S'ajoutent à cette mise sous condition de ressources des allocations familiales la baisse de la réduction d'impôt au titre des emplois familiaux et la diminution de l'AGED, qui mettent en péril des dizaines de milliers d'emplois pour personnes peu qualifiées, emplois dont notre société a également besoin.
Certains estiment que le système de l'AGED est trop coûteux par rapport au prix de revient d'une place de crèche. Mais n'oublions pas qu'en France les structures d'accueil des enfants sont loin d'être suffisamment développés.
Je crains également que cette réforme ne vienne frapper de plein fouet les femmes qui travaillent, alors que le travail féminin est par ailleurs un phénomène irréversible dans notre société.
En conclusion, madame la ministre, vous avez annoncé une réforme de la politique familiale pour 1998. Puisse cette réforme être menée avec tous ceux qui sont représentatifs de la famille dans notre pays mais aussi en liaison étroite avec le Parlement !
Les mesures déjà prises, même si de récentes atténuations vont dans le bon sens, dénotent une remise en cause de principes fondamentaux sur lesquels était fondée la politique familiale depuis cinquante ans.
Certes, la politique familiale doit être adaptée à l'évolution d'un environnement qui n'est plus aujourd'hui ce qu'il était au lendemain de la dernière guerre.
Mais la politique familiale doit aussi se fonder sur des repères solides, des principes fondamentaux et un minimum de continuité en tenant compte, d'une part, de la nécessité de consolider la cellule familiale et, d'autre part, des impératifs d'une politique démographique stimulante.

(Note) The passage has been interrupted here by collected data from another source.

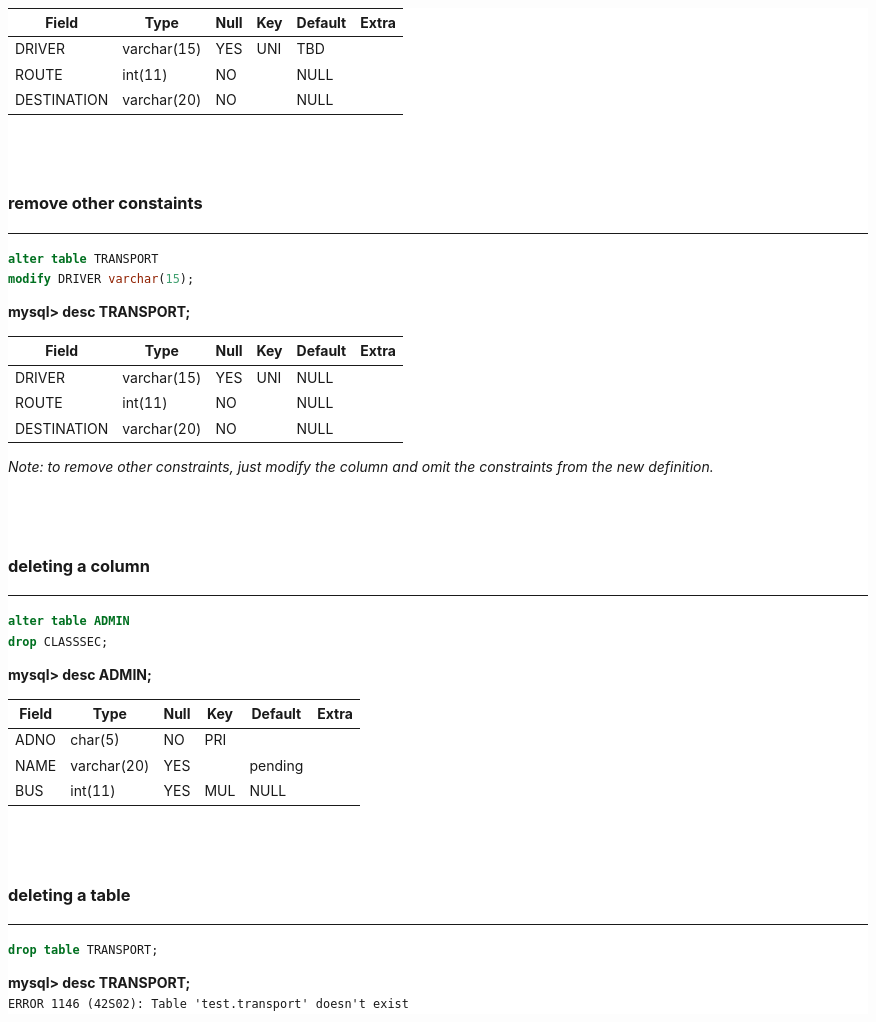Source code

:| Field       | Type        | Null | Key | Default | Extra |
| ----------- | ----------- | ---- | --- | ------- | ----- |
| DRIVER      | varchar(15) | YES  | UNI | TBD     |       |
| ROUTE       | int(11)     | NO   |     | NULL    |       |
| DESTINATION | varchar(20) | NO   |     | NULL    |       |

<br><br>

### remove other constaints

---

```sql
alter table TRANSPORT
modify DRIVER varchar(15);
```

**mysql> desc TRANSPORT;**

| Field       | Type        | Null | Key | Default | Extra |
| ----------- | ----------- | ---- | --- | ------- | ----- |
| DRIVER      | varchar(15) | YES  | UNI | NULL    |       |
| ROUTE       | int(11)     | NO   |     | NULL    |       |
| DESTINATION | varchar(20) | NO   |     | NULL    |       |

_Note: to remove other constraints, just modify the column and omit the constraints from the new definition._

<br><br>

### deleting a column

---

```sql
alter table ADMIN
drop CLASSSEC;
```

**mysql> desc ADMIN;**

| Field | Type        | Null | Key | Default | Extra |
| ----- | ----------- | ---- | --- | ------- | ----- |
| ADNO  | char(5)     | NO   | PRI |         |       |
| NAME  | varchar(20) | YES  |     | pending |       |
| BUS   | int(11)     | YES  | MUL | NULL    |       |

<br><br>

### deleting a table

---

```sql
drop table TRANSPORT;
```

**mysql> desc TRANSPORT;**<br>
`ERROR 1146 (42S02): Table 'test.transport' doesn't exist`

Des principes et des orientations retenus dépendra la capacité de la France, non seulement à préserver dans l'avenir ses équilibres internes, mais aussi à tenir son rang sur le plan démographique, en Europe et dans le monde. (Très bien ! et applaudissements sur les travées de l'Union centriste, des Républicains et Indépendants, du RPR, ainsi que sur certaines travées du RDSE.) M. le président. Mes chers collègues, nous allons maintenant interrompre nos travaux ; nous les reprendrons à vingt et une heures quarante-cinq.
La séance est suspendue.

(La séance, suspendue à dix-neuf heures quarante-cinq, est reprise à vingt et une heures quarante-cinq, sous la présidence de M. Jean Delaneau.)